Exploring the optical and electric features of PMMA/PVAc blended polymers doped with TBAI/MWCNTs fillers for different applications

Abstract

The present study focuses on the production of poly (methyl methacrylate)/poly (vinyl acetate)/tetrabutylammonium iodide/multi-walled carbon nanotubes (PMMA/PVAc/TBAI/x wt %MWCNTs) blended polymers. These blends show great potential for use in advanced optical, energy storage and electronics applications. X-ray diffraction (XRD) and scanning electron microscopy techniques was used to explore the structure and morphology of PMMA/PVAc/TBAI with x wt% MWCNTs blended polymers. The optical transmittance lowered to a minimum value of 53–63 % within the specific wavelength range as the blend contained 0.55 wt % multi-walled carbon nanotubes (MWCNTs).
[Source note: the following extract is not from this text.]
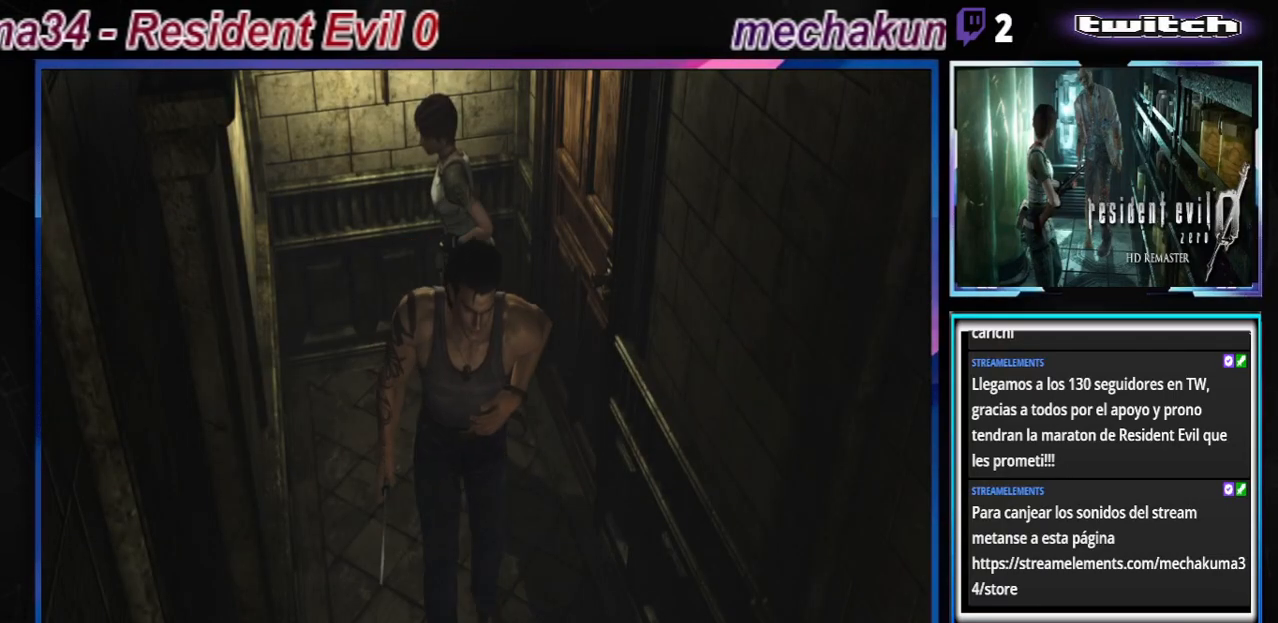
{"buttons": ["A", "B"], "left_stick": "up-right", "events": [[333, "left_stick", "up-right"], [467, "A", "down"]]}
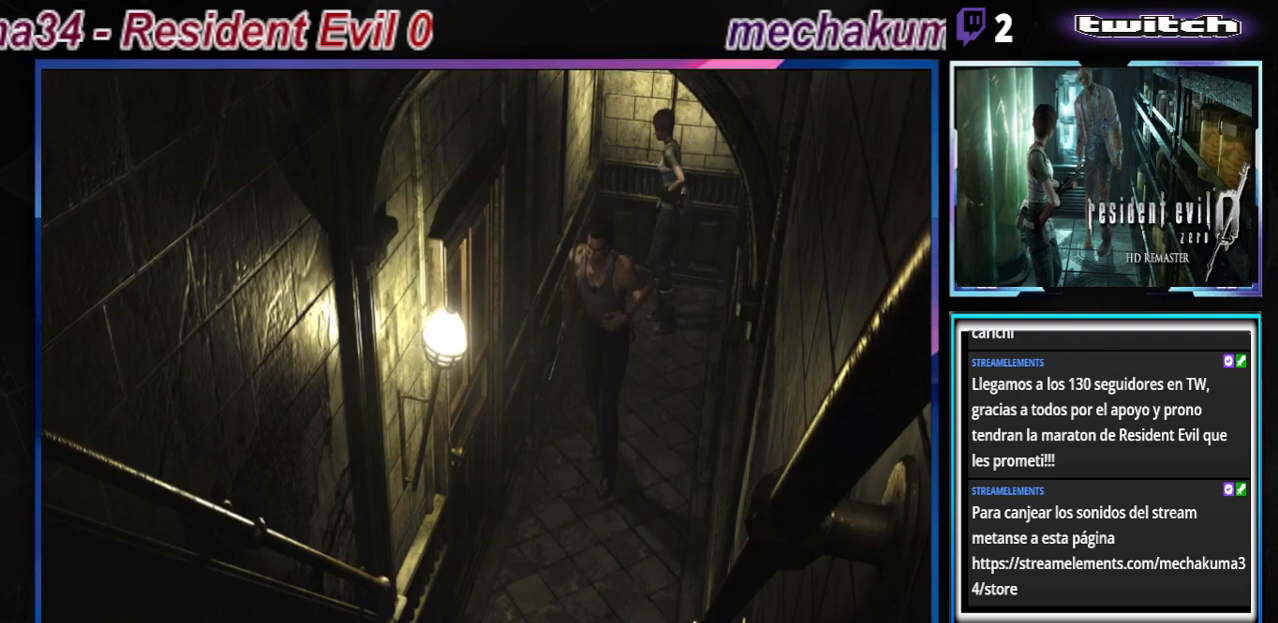
{"buttons": ["B"], "left_stick": "center", "events": [[100, "A", "up"], [233, "A", "down"], [333, "left_stick", "up"], [367, "A", "up"], [500, "left_stick", "center"]]}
The sample containing 0.11 wt% MWCNTs demonstrated the highest reflectance (R) values, whereas the sample with 0.55 wt% MWCNTs showed the lowest R values. As the concentration of MWCNTs increased, these values consistently decreased. The smallest direct (4.55 eV) and indirect (4.45 eV and 2.48 eV) optical band gap (Eg) values were achieved when wt% of MWCNTs were 0.44 % and 0.55 %, respectively. The doped blend with wt% of 0.11 exhibited the highest refractive index values. Blend with x = 0.55 wt % MWCNTs has the highest dielectric constant. The energy density (U) increased non-uniformly as the blend was infused with MWCNTs. Elevating the temperature enhances the values of U for all blends. All blends adhered to the correlated barrier hopping (CBH) model. The effects of MWCNTs doping amount and temperature on the impedance and electric modulus of the host blend were investigated. The dc conductivity of the doped samples was observed to be greater than that of the undoped blend, except for the blend with x = 0.44, where it diminished. The undoped blend displayed activation energy (Ea) values of 1.71 eV and 0.6 eV, depending on the temperature range. When the host blend is doped with MWCNTs, the Ea values either rise or fall depending on the quantity of MWCNTs. All samples have non-ohmic characteristics.